§ GIVEN ENTRIES:
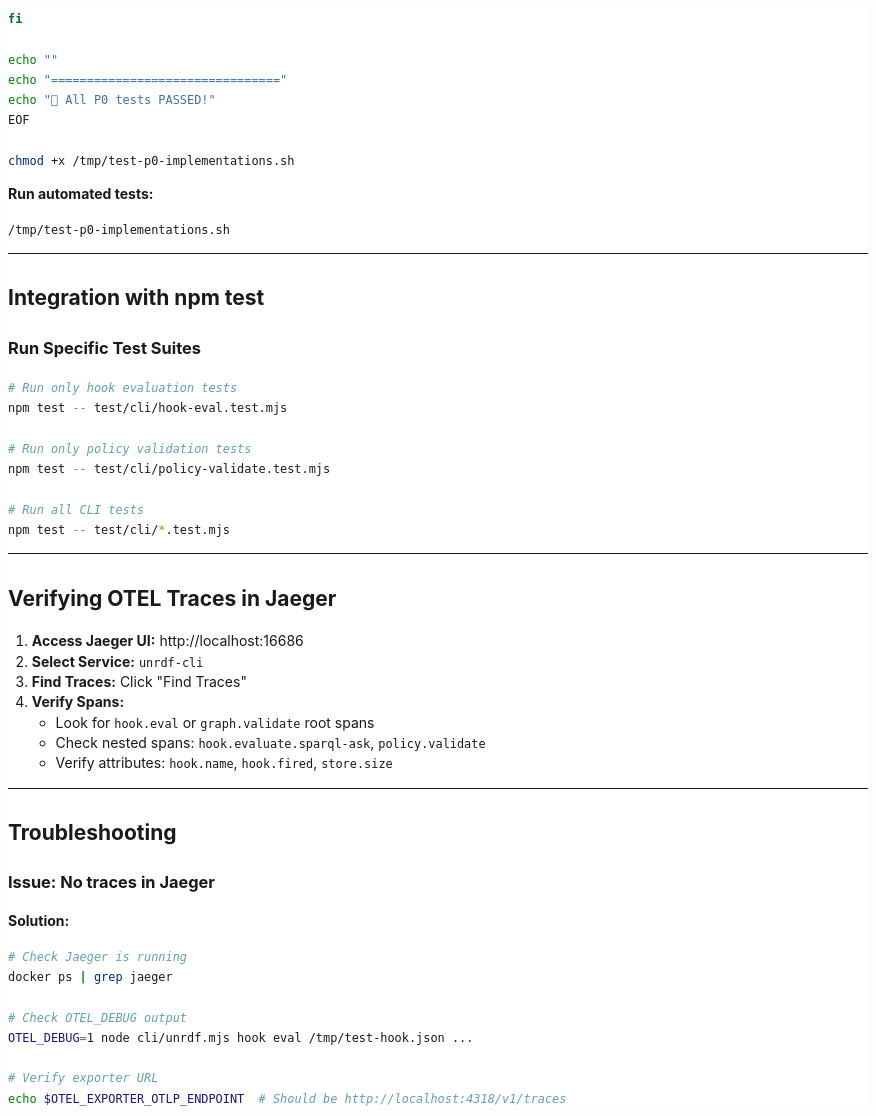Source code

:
 ```bash
fi

echo ""
echo "================================"
echo "🎉 All P0 tests PASSED!"
EOF

chmod +x /tmp/test-p0-implementations.sh
```

**Run automated tests:**
```bash
/tmp/test-p0-implementations.sh
```

---

## Integration with npm test

### Run Specific Test Suites

```bash
# Run only hook evaluation tests
npm test -- test/cli/hook-eval.test.mjs

# Run only policy validation tests
npm test -- test/cli/policy-validate.test.mjs

# Run all CLI tests
npm test -- test/cli/*.test.mjs
```

---

## Verifying OTEL Traces in Jaeger

1. **Access Jaeger UI:** http://localhost:16686
2. **Select Service:** `unrdf-cli`
3. **Find Traces:** Click "Find Traces"
4. **Verify Spans:**
   - Look for `hook.eval` or `graph.validate` root spans
   - Check nested spans: `hook.evaluate.sparql-ask`, `policy.validate`
   - Verify attributes: `hook.name`, `hook.fired`, `store.size`

---

## Troubleshooting

### Issue: No traces in Jaeger

**Solution:**
```bash
# Check Jaeger is running
docker ps | grep jaeger

# Check OTEL_DEBUG output
OTEL_DEBUG=1 node cli/unrdf.mjs hook eval /tmp/test-hook.json ...

# Verify exporter URL
echo $OTEL_EXPORTER_OTLP_ENDPOINT  # Should be http://localhost:4318/v1/traces
```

§ INSTRUCTIONS FOR THE TASK: The answer must contain only the lines from the one with "### Issue: No traces in Jaeger" to the end of the entries above, each written out exactly.

§ EXERCISE SOLUTION:
### Issue: No traces in Jaeger

**Solution:**
```bash
# Check Jaeger is running
docker ps | grep jaeger

# Check OTEL_DEBUG output
OTEL_DEBUG=1 node cli/unrdf.mjs hook eval /tmp/test-hook.json ...

# Verify exporter URL
echo $OTEL_EXPORTER_OTLP_ENDPOINT  # Should be http://localhost:4318/v1/traces
```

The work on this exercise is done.